Falando durante uma visita a um hospital que tratava pessoas feridas nas explosões, Vahidi disse que o número de mortos pode aumentar novamente devido ao estado grave de alguns dos feridos. Um total de 284 pessoas ficaram feridas no ataque, incluindo 220 ainda hospitalizadas em Kerman, muitas das quais estavam em condições estáveis ou necessitando de pequenas cirurgias, disse ele, segundo Tasnim.
Os líderes do Irão prometeram punir os perpetradores.
“O ato cego e rancoroso foi para induzir a insegurança no país e vingar o amor e a devoção da grande nação do Irão, especialmente da zelosa geração jovem, ao mártir Qassim Suleimani”, lê-se num comunicado divulgado quinta-feira pelo Partido Revolucionário Islâmico. Guards Corps, de acordo com a Fars, outra agência de notícias semioficial. O Corpo da Guarda Revolucionária é o poderoso aparelho de segurança militar onde o General Suleimani era um oficial superior, liderando a elite da Força Quds, que cuidava das operações externas.
Mick Mulroy, que serviu como funcionário do Pentágono na administração Trump, disse que “não houve amor perdido” entre o Estado Islâmico e o Irão. “Mas parece um momento estranho para lançar um ataque tendo em conta o actual conflito em Gaza e o apoio muçulmano unificado aos palestinianos”, disse ele.
Embora o Estado Islâmico não tenha especificado uma afiliada por trás do ataque, Colin P. Clarke, analista de contraterrorismo do Soufan Group, uma empresa de consultoria de segurança com sede em Nova York, disse suspeitar que a afiliada do Estado Islâmico em Khorasan, também conhecida como ISIS- K, como o provável perpetrador.
“O ISIS-K demonstrou intenção e capacidade de atacar alvos dentro do próprio Irã”, disse Clarke. “O ISIS-K quer atacar o Irão, porque Teerão é a potência xiita mais proeminente e a ira da agenda altamente sectária do ISIS-K. Mais do que outros ramos do ISIS, a propaganda do ISIS-K concentra-se continuamente em denegrir os xiitas como apóstatas.”
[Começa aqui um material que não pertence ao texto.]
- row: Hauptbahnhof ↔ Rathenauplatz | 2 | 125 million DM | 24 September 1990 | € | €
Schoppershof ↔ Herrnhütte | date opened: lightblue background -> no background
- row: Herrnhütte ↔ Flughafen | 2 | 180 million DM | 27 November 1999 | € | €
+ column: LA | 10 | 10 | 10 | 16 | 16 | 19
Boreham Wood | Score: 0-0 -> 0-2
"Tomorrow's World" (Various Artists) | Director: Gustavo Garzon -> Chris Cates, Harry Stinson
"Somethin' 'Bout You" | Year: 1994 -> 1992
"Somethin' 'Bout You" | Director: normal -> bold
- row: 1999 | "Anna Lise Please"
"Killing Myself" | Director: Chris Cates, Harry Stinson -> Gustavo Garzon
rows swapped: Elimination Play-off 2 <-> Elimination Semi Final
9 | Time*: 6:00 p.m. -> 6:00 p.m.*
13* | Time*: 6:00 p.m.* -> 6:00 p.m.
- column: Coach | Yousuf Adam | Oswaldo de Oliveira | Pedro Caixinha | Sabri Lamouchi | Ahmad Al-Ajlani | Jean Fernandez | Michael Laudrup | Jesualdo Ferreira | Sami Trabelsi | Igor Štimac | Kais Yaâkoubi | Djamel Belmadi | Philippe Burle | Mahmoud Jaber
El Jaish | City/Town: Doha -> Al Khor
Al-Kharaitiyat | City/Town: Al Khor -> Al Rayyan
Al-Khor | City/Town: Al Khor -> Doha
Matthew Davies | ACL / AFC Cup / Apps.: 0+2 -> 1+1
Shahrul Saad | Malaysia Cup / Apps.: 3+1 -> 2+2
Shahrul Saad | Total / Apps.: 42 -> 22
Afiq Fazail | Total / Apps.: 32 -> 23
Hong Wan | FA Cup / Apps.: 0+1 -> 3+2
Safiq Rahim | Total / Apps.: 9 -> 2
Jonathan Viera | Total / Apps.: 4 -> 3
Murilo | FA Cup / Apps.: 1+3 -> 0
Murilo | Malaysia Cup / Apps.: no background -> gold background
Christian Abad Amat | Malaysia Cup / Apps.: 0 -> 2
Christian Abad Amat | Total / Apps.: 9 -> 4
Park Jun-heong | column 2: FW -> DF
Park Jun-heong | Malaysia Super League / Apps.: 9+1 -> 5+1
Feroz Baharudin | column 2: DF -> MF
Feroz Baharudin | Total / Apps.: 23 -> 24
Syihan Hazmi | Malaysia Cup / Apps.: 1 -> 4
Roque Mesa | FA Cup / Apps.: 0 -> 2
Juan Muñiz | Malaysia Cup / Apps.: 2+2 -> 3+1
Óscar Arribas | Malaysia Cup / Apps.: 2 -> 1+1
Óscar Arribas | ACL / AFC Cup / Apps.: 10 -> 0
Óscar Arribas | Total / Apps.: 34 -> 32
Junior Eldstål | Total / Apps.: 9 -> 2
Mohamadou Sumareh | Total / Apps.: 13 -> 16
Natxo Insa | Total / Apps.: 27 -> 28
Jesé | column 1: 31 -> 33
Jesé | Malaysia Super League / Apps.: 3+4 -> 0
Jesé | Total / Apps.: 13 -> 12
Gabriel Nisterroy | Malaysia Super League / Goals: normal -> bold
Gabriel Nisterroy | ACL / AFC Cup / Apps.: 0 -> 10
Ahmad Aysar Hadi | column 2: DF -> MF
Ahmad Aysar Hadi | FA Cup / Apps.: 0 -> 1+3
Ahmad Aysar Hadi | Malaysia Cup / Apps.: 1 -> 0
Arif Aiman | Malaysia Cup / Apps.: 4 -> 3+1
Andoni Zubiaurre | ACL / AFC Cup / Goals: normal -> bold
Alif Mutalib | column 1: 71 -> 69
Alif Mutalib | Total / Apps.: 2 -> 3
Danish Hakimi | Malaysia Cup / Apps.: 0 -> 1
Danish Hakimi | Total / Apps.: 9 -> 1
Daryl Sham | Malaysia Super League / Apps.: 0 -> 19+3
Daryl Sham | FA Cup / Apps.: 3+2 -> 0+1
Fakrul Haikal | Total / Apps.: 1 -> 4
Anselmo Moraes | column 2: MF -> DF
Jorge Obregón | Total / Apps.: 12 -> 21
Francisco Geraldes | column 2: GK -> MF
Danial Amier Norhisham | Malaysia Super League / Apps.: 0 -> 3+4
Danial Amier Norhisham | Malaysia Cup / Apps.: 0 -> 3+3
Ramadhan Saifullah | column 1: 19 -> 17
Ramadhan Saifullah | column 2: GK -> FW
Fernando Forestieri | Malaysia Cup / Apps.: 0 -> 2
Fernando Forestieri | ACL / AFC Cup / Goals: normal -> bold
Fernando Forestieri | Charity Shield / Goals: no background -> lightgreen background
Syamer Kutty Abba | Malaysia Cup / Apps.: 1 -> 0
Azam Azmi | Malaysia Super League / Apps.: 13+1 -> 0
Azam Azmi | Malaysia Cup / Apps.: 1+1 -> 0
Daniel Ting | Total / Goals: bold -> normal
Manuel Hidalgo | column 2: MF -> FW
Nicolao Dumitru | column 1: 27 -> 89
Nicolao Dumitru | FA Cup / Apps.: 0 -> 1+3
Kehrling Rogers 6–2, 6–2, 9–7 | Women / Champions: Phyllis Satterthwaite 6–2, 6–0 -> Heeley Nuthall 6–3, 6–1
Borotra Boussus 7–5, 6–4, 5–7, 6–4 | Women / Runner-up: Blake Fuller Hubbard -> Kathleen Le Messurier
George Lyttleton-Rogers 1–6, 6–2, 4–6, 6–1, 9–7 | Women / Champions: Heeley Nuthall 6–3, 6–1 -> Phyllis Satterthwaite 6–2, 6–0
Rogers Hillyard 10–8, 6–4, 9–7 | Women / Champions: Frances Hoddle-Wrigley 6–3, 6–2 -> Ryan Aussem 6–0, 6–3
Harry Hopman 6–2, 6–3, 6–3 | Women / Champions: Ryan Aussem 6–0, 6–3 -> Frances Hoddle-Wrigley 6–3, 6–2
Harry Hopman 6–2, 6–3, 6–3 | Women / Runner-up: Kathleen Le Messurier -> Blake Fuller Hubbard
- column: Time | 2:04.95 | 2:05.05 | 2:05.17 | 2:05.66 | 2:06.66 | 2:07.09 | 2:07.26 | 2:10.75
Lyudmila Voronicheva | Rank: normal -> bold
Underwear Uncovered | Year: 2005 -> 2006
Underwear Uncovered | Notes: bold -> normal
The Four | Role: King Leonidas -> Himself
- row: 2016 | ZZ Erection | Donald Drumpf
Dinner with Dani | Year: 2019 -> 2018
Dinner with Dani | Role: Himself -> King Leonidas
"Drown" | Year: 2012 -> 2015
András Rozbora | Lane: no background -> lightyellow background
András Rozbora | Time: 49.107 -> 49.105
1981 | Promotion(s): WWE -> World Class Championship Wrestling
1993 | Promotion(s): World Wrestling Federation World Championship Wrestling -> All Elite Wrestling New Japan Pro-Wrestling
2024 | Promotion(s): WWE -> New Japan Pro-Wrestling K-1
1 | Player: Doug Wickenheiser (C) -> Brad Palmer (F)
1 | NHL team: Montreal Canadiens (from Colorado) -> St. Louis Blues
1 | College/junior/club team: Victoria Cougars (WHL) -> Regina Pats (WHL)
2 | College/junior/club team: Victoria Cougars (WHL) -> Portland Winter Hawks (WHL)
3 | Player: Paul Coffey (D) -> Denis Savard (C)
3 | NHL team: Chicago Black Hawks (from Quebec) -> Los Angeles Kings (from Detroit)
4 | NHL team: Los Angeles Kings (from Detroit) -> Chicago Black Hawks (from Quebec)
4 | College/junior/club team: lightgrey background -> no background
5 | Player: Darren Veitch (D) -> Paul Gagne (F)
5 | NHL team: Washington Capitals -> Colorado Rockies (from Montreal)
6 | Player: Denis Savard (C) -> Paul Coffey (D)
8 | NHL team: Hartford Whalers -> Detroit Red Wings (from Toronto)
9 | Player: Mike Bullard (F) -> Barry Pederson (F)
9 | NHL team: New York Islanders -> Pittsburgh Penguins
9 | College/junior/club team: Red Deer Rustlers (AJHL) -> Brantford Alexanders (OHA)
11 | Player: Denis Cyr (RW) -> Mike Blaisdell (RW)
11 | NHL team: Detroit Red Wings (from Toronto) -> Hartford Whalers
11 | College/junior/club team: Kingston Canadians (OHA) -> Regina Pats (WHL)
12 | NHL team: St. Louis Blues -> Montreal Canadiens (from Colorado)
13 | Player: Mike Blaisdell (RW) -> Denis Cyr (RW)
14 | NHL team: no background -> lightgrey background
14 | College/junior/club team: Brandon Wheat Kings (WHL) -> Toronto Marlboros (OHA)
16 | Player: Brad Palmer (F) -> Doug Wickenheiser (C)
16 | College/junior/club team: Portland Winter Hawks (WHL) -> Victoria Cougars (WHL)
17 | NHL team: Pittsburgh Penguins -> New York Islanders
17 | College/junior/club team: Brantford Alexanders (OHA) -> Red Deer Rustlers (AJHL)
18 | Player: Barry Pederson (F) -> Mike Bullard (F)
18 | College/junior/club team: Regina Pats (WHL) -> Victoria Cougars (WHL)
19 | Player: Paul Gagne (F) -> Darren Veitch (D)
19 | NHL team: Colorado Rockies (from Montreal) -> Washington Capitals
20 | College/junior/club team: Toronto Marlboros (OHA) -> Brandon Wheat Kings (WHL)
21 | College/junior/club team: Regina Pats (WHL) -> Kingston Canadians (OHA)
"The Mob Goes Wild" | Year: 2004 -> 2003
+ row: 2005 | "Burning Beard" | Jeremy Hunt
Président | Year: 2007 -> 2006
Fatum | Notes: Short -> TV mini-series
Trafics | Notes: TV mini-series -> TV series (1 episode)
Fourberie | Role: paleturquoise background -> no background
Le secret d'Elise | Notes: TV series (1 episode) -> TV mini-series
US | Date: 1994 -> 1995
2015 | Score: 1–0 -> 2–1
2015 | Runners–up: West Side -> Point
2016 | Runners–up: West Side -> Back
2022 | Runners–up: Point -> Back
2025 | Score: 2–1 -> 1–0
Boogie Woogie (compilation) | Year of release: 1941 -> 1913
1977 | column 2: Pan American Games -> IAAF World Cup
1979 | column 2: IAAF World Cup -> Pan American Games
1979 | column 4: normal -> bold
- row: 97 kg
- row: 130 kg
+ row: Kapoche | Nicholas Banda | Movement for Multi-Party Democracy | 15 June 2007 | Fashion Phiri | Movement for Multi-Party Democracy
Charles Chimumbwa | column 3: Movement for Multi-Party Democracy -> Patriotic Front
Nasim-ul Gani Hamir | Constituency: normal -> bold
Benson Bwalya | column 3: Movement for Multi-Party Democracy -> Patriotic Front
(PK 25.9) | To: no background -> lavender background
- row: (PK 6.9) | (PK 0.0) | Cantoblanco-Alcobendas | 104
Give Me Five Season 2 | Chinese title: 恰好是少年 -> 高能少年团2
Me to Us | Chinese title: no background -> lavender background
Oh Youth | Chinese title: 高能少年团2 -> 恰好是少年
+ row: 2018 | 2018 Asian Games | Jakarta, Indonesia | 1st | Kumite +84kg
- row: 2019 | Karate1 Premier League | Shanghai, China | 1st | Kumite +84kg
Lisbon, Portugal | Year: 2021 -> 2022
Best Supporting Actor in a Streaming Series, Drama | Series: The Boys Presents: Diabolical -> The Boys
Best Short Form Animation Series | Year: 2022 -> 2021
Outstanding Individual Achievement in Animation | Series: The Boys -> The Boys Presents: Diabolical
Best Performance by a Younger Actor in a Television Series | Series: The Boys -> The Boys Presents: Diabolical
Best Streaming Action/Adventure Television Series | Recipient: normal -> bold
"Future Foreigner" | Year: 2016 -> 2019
Clarke disse que o ataque na cerimónia de comemoração, um alvo altamente simbólico e sectário dada a estatura do General Suleimani como arquitecto do eixo xiita liderado por Teerão na região, enquadra-se no método do grupo.
Tasnim, a agência de notícias, informou que a primeira explosão ocorreu às 15h04 de quarta-feira, quando as pessoas lotavam a estrada que levava ao túmulo do General Suleimani. A segunda explosão ocorreu 13 minutos depois, disse.
As reivindicações de responsabilidade do Estado Islâmico contrastaram com os relatos iniciais iranianos de que as bombas foram colocadas em dois sacos e detonadas remotamente ao longo da estrada para o cemitério em Kerman, onde caminhavam milhares de pessoas que participaram na comemoração.
Outra agência de notícias semioficial, a IRNA, citou um porta-voz da polícia dizendo que três policiais foram mortos nas explosões enquanto tentavam ajudar outras vítimas.
A cerimónia de comemoração foi realizada para assinalar o quarto aniversário do assassinato do General Suleimani no aeroporto de Bagdad, em Janeiro de 2020. Cerimónias semelhantes em homenagem ao general são realizadas anualmente.
Leily Nikounazar, Julian E. Barnes, Ronen Bergman e David E. Sanger relatórios contribuídos.